(TASK STATEMENT)
Output every line of the records below word for word, keeping their order.

[Dataset rows]
<<<<

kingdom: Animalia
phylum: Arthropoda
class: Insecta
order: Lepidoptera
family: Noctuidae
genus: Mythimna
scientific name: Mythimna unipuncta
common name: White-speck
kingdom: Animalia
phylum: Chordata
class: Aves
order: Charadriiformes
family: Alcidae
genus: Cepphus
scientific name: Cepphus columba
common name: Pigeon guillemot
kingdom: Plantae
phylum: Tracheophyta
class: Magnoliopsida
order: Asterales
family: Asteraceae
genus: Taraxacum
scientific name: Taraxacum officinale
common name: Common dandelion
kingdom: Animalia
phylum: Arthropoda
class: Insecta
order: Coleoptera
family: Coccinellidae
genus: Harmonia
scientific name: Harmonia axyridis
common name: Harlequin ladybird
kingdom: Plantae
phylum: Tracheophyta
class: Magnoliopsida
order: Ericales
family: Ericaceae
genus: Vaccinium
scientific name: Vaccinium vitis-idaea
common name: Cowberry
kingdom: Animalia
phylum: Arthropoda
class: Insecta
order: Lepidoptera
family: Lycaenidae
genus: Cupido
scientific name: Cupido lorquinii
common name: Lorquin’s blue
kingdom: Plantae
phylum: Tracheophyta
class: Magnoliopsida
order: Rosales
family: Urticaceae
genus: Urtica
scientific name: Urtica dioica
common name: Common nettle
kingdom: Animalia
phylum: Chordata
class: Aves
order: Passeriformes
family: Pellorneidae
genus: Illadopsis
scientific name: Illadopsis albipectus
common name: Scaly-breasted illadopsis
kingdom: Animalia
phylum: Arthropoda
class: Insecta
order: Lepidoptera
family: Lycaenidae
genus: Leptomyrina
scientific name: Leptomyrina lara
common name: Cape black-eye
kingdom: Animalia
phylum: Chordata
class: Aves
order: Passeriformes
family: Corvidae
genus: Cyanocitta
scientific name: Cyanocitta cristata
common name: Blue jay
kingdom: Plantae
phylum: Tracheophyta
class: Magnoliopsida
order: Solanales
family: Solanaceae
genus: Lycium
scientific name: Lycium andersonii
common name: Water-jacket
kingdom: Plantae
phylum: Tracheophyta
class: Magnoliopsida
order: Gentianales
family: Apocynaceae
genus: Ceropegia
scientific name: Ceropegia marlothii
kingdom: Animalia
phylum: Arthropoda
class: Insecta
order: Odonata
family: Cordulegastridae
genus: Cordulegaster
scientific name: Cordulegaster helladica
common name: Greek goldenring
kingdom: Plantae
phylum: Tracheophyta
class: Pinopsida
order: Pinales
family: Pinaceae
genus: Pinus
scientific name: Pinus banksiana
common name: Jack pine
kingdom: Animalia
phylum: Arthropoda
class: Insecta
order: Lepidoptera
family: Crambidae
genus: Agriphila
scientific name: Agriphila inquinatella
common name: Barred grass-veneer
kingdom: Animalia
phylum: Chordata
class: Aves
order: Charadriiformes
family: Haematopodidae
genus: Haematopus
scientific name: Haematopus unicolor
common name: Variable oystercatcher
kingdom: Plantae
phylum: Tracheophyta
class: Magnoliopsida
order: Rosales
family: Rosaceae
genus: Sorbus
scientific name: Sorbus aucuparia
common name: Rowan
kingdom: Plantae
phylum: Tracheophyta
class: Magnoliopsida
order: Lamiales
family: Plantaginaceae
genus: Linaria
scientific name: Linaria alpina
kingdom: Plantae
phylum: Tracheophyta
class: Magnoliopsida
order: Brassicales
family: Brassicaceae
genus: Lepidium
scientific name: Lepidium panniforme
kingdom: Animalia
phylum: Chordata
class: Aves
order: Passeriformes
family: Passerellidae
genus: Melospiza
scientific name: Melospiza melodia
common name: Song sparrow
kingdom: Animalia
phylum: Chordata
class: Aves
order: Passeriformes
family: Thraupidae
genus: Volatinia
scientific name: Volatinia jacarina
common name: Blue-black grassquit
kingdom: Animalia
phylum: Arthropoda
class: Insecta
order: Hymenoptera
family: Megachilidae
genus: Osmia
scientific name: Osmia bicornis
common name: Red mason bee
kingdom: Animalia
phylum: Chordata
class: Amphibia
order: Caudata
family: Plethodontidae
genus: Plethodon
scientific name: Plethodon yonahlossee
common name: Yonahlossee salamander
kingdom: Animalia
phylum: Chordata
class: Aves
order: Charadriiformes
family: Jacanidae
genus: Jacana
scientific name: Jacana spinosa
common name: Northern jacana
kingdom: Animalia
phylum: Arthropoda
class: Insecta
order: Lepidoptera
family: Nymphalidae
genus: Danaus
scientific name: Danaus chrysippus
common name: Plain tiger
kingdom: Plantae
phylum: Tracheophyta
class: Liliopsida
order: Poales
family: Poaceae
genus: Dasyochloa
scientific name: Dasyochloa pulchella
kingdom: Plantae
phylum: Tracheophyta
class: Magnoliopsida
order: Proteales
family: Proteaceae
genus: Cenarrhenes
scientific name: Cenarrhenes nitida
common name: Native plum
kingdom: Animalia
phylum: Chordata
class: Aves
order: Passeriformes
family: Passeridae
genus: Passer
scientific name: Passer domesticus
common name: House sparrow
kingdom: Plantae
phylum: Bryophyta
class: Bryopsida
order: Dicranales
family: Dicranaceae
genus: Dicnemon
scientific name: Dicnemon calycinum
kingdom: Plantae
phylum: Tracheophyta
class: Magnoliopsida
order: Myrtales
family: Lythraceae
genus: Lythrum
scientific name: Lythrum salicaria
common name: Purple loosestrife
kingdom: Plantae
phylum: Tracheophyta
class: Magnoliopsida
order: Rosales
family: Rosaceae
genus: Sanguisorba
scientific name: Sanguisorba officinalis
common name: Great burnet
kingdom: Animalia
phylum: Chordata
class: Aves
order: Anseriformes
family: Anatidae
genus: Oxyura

>>>>

(EXERCISE SOLUTION)
kingdom: Animalia
phylum: Arthropoda
class: Insecta
order: Lepidoptera
family: Noctuidae
genus: Mythimna
scientific name: Mythimna unipuncta
common name: White-speck
kingdom: Animalia
phylum: Chordata
class: Aves
order: Charadriiformes
family: Alcidae
genus: Cepphus
scientific name: Cepphus columba
common name: Pigeon guillemot
kingdom: Plantae
phylum: Tracheophyta
class: Magnoliopsida
order: Asterales
family: Asteraceae
genus: Taraxacum
scientific name: Taraxacum officinale
common name: Common dandelion
kingdom: Animalia
phylum: Arthropoda
class: Insecta
order: Coleoptera
family: Coccinellidae
genus: Harmonia
scientific name: Harmonia axyridis
common name: Harlequin ladybird
kingdom: Plantae
phylum: Tracheophyta
class: Magnoliopsida
order: Ericales
family: Ericaceae
genus: Vaccinium
scientific name: Vaccinium vitis-idaea
common name: Cowberry
kingdom: Animalia
phylum: Arthropoda
class: Insecta
order: Lepidoptera
family: Lycaenidae
genus: Cupido
scientific name: Cupido lorquinii
common name: Lorquin’s blue
kingdom: Plantae
phylum: Tracheophyta
class: Magnoliopsida
order: Rosales
family: Urticaceae
genus: Urtica
scientific name: Urtica dioica
common name: Common nettle
kingdom: Animalia
phylum: Chordata
class: Aves
order: Passeriformes
family: Pellorneidae
genus: Illadopsis
scientific name: Illadopsis albipectus
common name: Scaly-breasted illadopsis
kingdom: Animalia
phylum: Arthropoda
class: Insecta
order: Lepidoptera
family: Lycaenidae
genus: Leptomyrina
scientific name: Leptomyrina lara
common name: Cape black-eye
kingdom: Animalia
phylum: Chordata
class: Aves
order: Passeriformes
family: Corvidae
genus: Cyanocitta
scientific name: Cyanocitta cristata
common name: Blue jay
kingdom: Plantae
phylum: Tracheophyta
class: Magnoliopsida
order: Solanales
family: Solanaceae
genus: Lycium
scientific name: Lycium andersonii
common name: Water-jacket
kingdom: Plantae
phylum: Tracheophyta
class: Magnoliopsida
order: Gentianales
family: Apocynaceae
genus: Ceropegia
scientific name: Ceropegia marlothii
kingdom: Animalia
phylum: Arthropoda
class: Insecta
order: Odonata
family: Cordulegastridae
genus: Cordulegaster
scientific name: Cordulegaster helladica
common name: Greek goldenring
kingdom: Plantae
phylum: Tracheophyta
class: Pinopsida
order: Pinales
family: Pinaceae
genus: Pinus
scientific name: Pinus banksiana
common name: Jack pine
kingdom: Animalia
phylum: Arthropoda
class: Insecta
order: Lepidoptera
family: Crambidae
genus: Agriphila
scientific name: Agriphila inquinatella
common name: Barred grass-veneer
kingdom: Animalia
phylum: Chordata
class: Aves
order: Charadriiformes
family: Haematopodidae
genus: Haematopus
scientific name: Haematopus unicolor
common name: Variable oystercatcher
kingdom: Plantae
phylum: Tracheophyta
class: Magnoliopsida
order: Rosales
family: Rosaceae
genus: Sorbus
scientific name: Sorbus aucuparia
common name: Rowan
kingdom: Plantae
phylum: Tracheophyta
class: Magnoliopsida
order: Lamiales
family: Plantaginaceae
genus: Linaria
scientific name: Linaria alpina
kingdom: Plantae
phylum: Tracheophyta
class: Magnoliopsida
order: Brassicales
family: Brassicaceae
genus: Lepidium
scientific name: Lepidium panniforme
kingdom: Animalia
phylum: Chordata
class: Aves
order: Passeriformes
family: Passerellidae
genus: Melospiza
scientific name: Melospiza melodia
common name: Song sparrow
kingdom: Animalia
phylum: Chordata
class: Aves
order: Passeriformes
family: Thraupidae
genus: Volatinia
scientific name: Volatinia jacarina
common name: Blue-black grassquit
kingdom: Animalia
phylum: Arthropoda
class: Insecta
order: Hymenoptera
family: Megachilidae
genus: Osmia
scientific name: Osmia bicornis
common name: Red mason bee
kingdom: Animalia
phylum: Chordata
class: Amphibia
order: Caudata
family: Plethodontidae
genus: Plethodon
scientific name: Plethodon yonahlossee
common name: Yonahlossee salamander
kingdom: Animalia
phylum: Chordata
class: Aves
order: Charadriiformes
family: Jacanidae
genus: Jacana
scientific name: Jacana spinosa
common name: Northern jacana
kingdom: Animalia
phylum: Arthropoda
class: Insecta
order: Lepidoptera
family: Nymphalidae
genus: Danaus
scientific name: Danaus chrysippus
common name: Plain tiger
kingdom: Plantae
phylum: Tracheophyta
class: Liliopsida
order: Poales
family: Poaceae
genus: Dasyochloa
scientific name: Dasyochloa pulchella
kingdom: Plantae
phylum: Tracheophyta
class: Magnoliopsida
order: Proteales
family: Proteaceae
genus: Cenarrhenes
scientific name: Cenarrhenes nitida
common name: Native plum
kingdom: Animalia
phylum: Chordata
class: Aves
order: Passeriformes
family: Passeridae
genus: Passer
scientific name: Passer domesticus
common name: House sparrow
kingdom: Plantae
phylum: Bryophyta
class: Bryopsida
order: Dicranales
family: Dicranaceae
genus: Dicnemon
scientific name: Dicnemon calycinum
kingdom: Plantae
phylum: Tracheophyta
class: Magnoliopsida
order: Myrtales
family: Lythraceae
genus: Lythrum
scientific name: Lythrum salicaria
common name: Purple loosestrife
kingdom: Plantae
phylum: Tracheophyta
class: Magnoliopsida
order: Rosales
family: Rosaceae
genus: Sanguisorba
scientific name: Sanguisorba officinalis
common name: Great burnet
kingdom: Animalia
phylum: Chordata
class: Aves
order: Anseriformes
family: Anatidae
genus: Oxyura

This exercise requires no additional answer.